Um perpétuo mês de Maria

No mês de maio, mês de Maria, comentava Dr. Plinio, sente-se uma particular proteção de Nossa Senhora estender-se sobre todos os fiéis, uma alegria que brilha e ilumina nossos corações, exprimindo a certeza dos católicos de que o indispensável patrocínio de nossa Mãe celestial se torna, durante esse período, mais solícito, mais amoroso, mais cheio de visível misericórdia e exorável condescendência. 

Tais sentimentos nutriram a devoção de Dr. Plinio à Santíssima Virgem, desde os anos de sua infância quando, numa penosa conjuntura, viu-se pela primeira vez amparado pela clemência da Auxiliadora dos Cristãos. A Ela passou a recorrer constantemente e, de modo especial, durante o “mês de Maria”, celebrado no Colégio São Luís onde ele estudava, assim como em todas as paróquias. Já homem feito, recordaria com saudades aquelas fervorosas homenagens tributadas à Mãe de Deus:

“As igrejas ficavam repletas, tomadas pelos membros de associações religiosas consagradas a Nossa Senhora — Filhas de Maria, Congregados Marianos, etc. —, além da multidão de fiéis que, nas noites de maio, compareciam a ditas cerimônias. Em geral, o sacerdote puxava o Terço e outras orações, entremeadas de cânticos em louvor da Virgem. Em seguida, o padre, do alto do púlpito, dirigia algumas palavras à assembléia, exaltando as augustas virtudes de Maria e exortando os paroquianos a imitá-La.

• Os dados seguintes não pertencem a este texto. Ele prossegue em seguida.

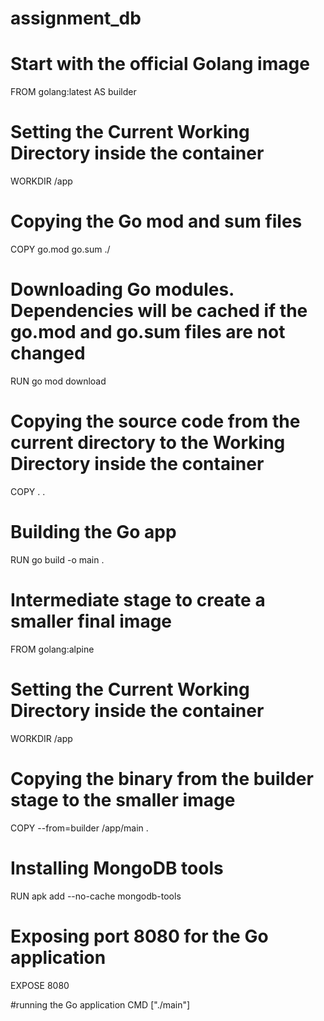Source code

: # assignment_db




# Start with the official Golang image
FROM golang:latest AS builder

# Setting the Current Working Directory inside the container
WORKDIR /app

# Copying the Go mod and sum files
COPY go.mod go.sum ./

# Downloading Go modules. Dependencies will be cached if the go.mod and go.sum files are not changed
RUN go mod download

# Copying the source code from the current directory to the Working Directory inside the container
COPY . .

# Building the Go app
RUN go build -o main .

# Intermediate stage to create a smaller final image
FROM golang:alpine

# Setting the Current Working Directory inside the container
WORKDIR /app

# Copying the binary from the builder stage to the smaller image
COPY --from=builder /app/main .

# Installing MongoDB tools
RUN apk add --no-cache mongodb-tools

# Exposing port 8080 for the Go application
EXPOSE 8080

#running the Go application
CMD ["./main"]
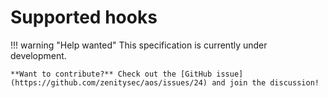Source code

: # Supported hooks

!!! warning "Help wanted"
    This specification is currently under development.
    
    **Want to contribute?** Check out the [GitHub issue](https://github.com/zenitysec/aos/issues/24) and join the discussion!
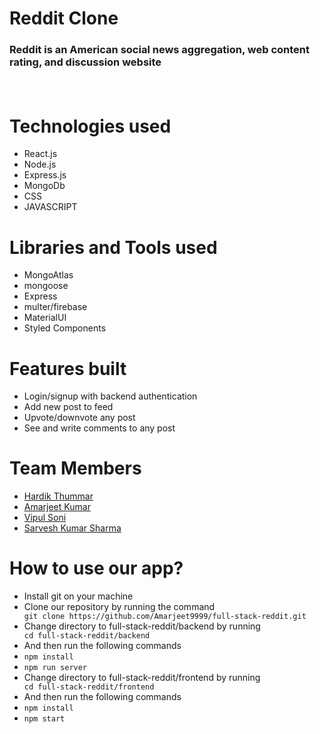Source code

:<h1>Reddit Clone</h1>
<h3>
  Reddit is an American social news aggregation, web content rating, and discussion website
  <p></p>
  <br/>

</h3>
<h1>Technologies used</h1>
<ul>
  
  <li>React.js</li>
  <li>Node.js</li>
  <li>Express.js</li>
  <li>MongoDb</li>
<li>CSS</li>
  <li>JAVASCRIPT</li>
  </ul>

<h1>Libraries and Tools used</h1>
<ul>
<li>MongoAtlas</li>
  <li>mongoose</li>
<li>Express</li>
  <li>multer/firebase</li>
  <li>MaterialUI</li>
  <li>Styled Components</li>
  </ul>
  
<h1>Features built</h1>
<ul>
<li>Login/signup with backend authentication</li>
  <li>Add new post to feed</li>
   <li>Upvote/downvote any post</li>
   <li>See and write comments to any post</li>
  </ul>

<h1>Team Members</h1>
<ul>
  <li><a href="https://github.com/HardikThummar97">Hardik Thummar</a></li>
  <li><a href="https://github.com/Amarjeet9999">Amarjeet Kumar</a></li>
  <li><a href="https://github.com/Vipul4439">Vipul Soni</a></li>
  <li><a href="https://github.com/SARVESHSHARMA-SKS">
Sarvesh Kumar Sharma
  </a></li>
<!--   <li><a href="">Anurag</a></li> -->
 
 
  </ul>
<h1>How to use our app?</h1>
<ul>
  <li>Install git on your machine</li>
  <li>Clone our repository by running the command </li>
  <code>git clone https://github.com/Amarjeet9999/full-stack-reddit.git</code>
  <li>Change directory to full-stack-reddit/backend by running </li>
  <code>cd full-stack-reddit/backend</code>
  <li>And then run the following commands</li>
  <li><code>npm install</code></li>
  <li><code>npm run server</code></li>
  <li>Change directory to full-stack-reddit/frontend by running </li>
  <code>cd full-stack-reddit/frontend</code>
  <li>And then run the following commands</li>
  <li><code>npm install</code></li>
  <li><code>npm start</code></li>
  </ul>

“Na seqüência, o momento culminante da celebração com a Bênção do Santíssimo. O sacerdote, revestido de belos paramentos brancos, tomava em suas mãos o ostensório que esplendia raios dourados e, em movimentos solenes, meio envolto nas névoas perfumadas do incenso, traçava no ar o Sinal da Cruz para todos os lados da igreja. Logo depois, depositava o ostensório sobre o altar, recitava as orações prescritas para o encerramento da bênção e, terminadas, guardava novamente o Santíssimo Sacramento no tabernáculo. A cerimônia chegara ao fim. As associações religiosas se retiravam pela sacristia e cada um voltava para sua casa.

“A meu ver, porém, talvez um dos aspectos mais bonitos de tudo aquilo era essa post-cerimônia: o templo que se esvaziava, ecos de cântico religioso ainda ressoando no seu interior, resquícios de incenso flutuando no ar, o sacristão que ia apagando as várias luzes, balançando suas chaves, conferindo se ninguém esquecera algo sobre os bancos ou nos confessionários. Então só restavam ali as almas aflitas, as almas recolhidas diante desse ou daquele altar lateral: ora uma senhora muito idosa, vergada pelo peso das provações, ora um rapaz corpulento, saudável; um obeso senhor de meia idade, uma mãe de família igualmente madura, ou um menino — todos elevando uma premente súplica à Homenageada da noite.

“Afinal, o sacristão balançava com mais força o seu molho de chaves, e aquelas pessoas entendiam que era preciso sair. Lá fora, pelas ruas já despovoadas, podia-se acompanhar os últimos fiéis que se dispersavam: a senhora idosa com sua bolsa estreitada ao corpo, o homem obeso com ar sofrido, o rapaz alegre e esperançado, distanciando-se, como se fossem as derradeiras bênçãos daquela cerimônia que se dirigiam para os vários cantos da cidade. Atrás ficava a igreja, fechada, com sua torre voltada para o céu, sob as nuvens tocadas de luar, à espera da manhã seguinte em que abriria de novo suas portas.

“No dia 31 de maio dava-se o magnífico encerramento do mês de Maria, quando a imagem da Virgem, posta sobre um andor emoldurado de flores, era solenemente coroada. Enquanto um “anjinho” trazia numa almofada a coroa para colocá-la sobre a cabeça da imagem, o povo, genuflexo, acompanhava os cânticos entoados pelo coro, acentuados pelo timbre do órgão tocado à “toute volée”. Depois, conduzida por algumas pessoas, a imagem coroada percorria o recinto da igreja, seguida pelo celebrante revestido com paramentos de gala. Outras orações, outros cânticos, e tudo estava terminado.

“Todos se despediam de maio com imensas saudades. Gostariam que o ano inteiro fosse um perpétuo mês de Maria. E eu espero que, quando vier para o mundo aquela época luminosa e marial do triunfo do Imaculado Coração da Santíssima Virgem, prometida por Ela em Fátima, tenhamos nós esse imenso mês de Maria, em que todos os dias se preste homenagem a Nossa Senhora e cante-se sua glória como Rainha do Universo.”